Let’s open the same time slice for these two worker nodes and compare them. In doing that we see that the graphs are a lot different, even though these workers were meant to be identical. nginx is indeed growing disproportionately but only on one node; on the other one it’s growing pretty much in unison with the php layer.



Introducing host metrics

Okay, there are two nodes with two different performance profiles and obviously there is something that’s causing this difference. The next step, is to start adding some host metrics, things like load average, memory usage, etc. Specifically we’ll bring up cpu usage and load average for both workers, compare them side-by-side, and see what emerges.

Worth noting, when it’s the webserver layer that’s growing in disproportion, this is where you want to start thinking about performance—about cpu abusage, load average, things like that. Were it the app server layer growing disproportionately you should start to wonder about what’s going on in your business logic. The latter would be a really good candidate for custom instrumentation, which would get you a little bit more visibility into what is happening in that layer.

You can see that load average on web1 is pretty good.
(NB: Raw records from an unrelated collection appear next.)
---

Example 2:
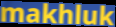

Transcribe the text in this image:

makhluk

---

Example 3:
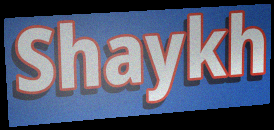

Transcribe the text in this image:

Shaykh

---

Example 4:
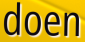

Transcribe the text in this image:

doen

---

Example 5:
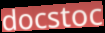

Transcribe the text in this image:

docstoc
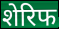
शेरिफ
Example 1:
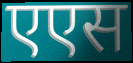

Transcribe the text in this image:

एएस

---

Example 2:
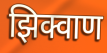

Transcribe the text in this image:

झिक्वाण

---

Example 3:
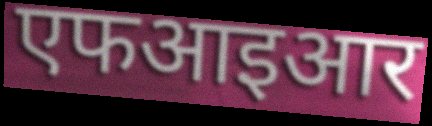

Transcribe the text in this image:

एफआइआर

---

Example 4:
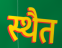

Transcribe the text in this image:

स्थैत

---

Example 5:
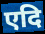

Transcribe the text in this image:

एदि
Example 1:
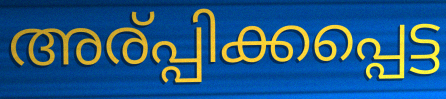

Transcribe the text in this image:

അര്പ്പിക്കപ്പെട്ട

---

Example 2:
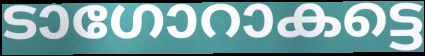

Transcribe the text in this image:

ടാഗോറാകട്ടെ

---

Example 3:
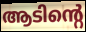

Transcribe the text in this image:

ആടിന്റെ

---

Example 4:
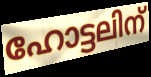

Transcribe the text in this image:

ഹോട്ടലിന്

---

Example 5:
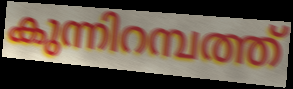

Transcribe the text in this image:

കുന്നിറമ്പത്ത്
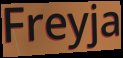
Freyja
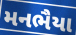
મનભૈયા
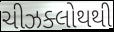
ચીઝક્લોથથી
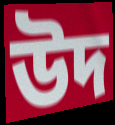
উদ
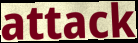
attack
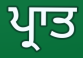
ਪ੍ਰਾਤ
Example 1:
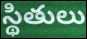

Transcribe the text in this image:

స్థితులు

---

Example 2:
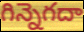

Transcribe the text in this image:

గిన్నెగదా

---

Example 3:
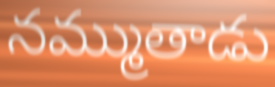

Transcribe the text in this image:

నమ్ముతాడు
In case you’re unfamiliar, load average is a measure of how many processes are waiting to get access to the cpu. Any number less than one basically means no one is waiting and everyone gets the cpu when they want it. Over one means there is lots of queueing going on. Based on what we see with these nodes, the first thing that should come to mind is that the requests are waiting for access to cpu. What has happened is that web2 is under provisioned. Alternatively, there are just more requests happening than there are workers to execute them.

The interesting thing to note is that the layer that grows disproportionately is the webserver layer, but the problem is not the webserver. The problem is a lack of resources to execute the inbound requests. The growth is happening in nginx is because nginx is sitting there holding the requests just spinning, waiting for someone to come along and do the work. It’s still noteworthy that we see disproportionate growth, just remember that the problem might not be with with layer that grows disproportionately.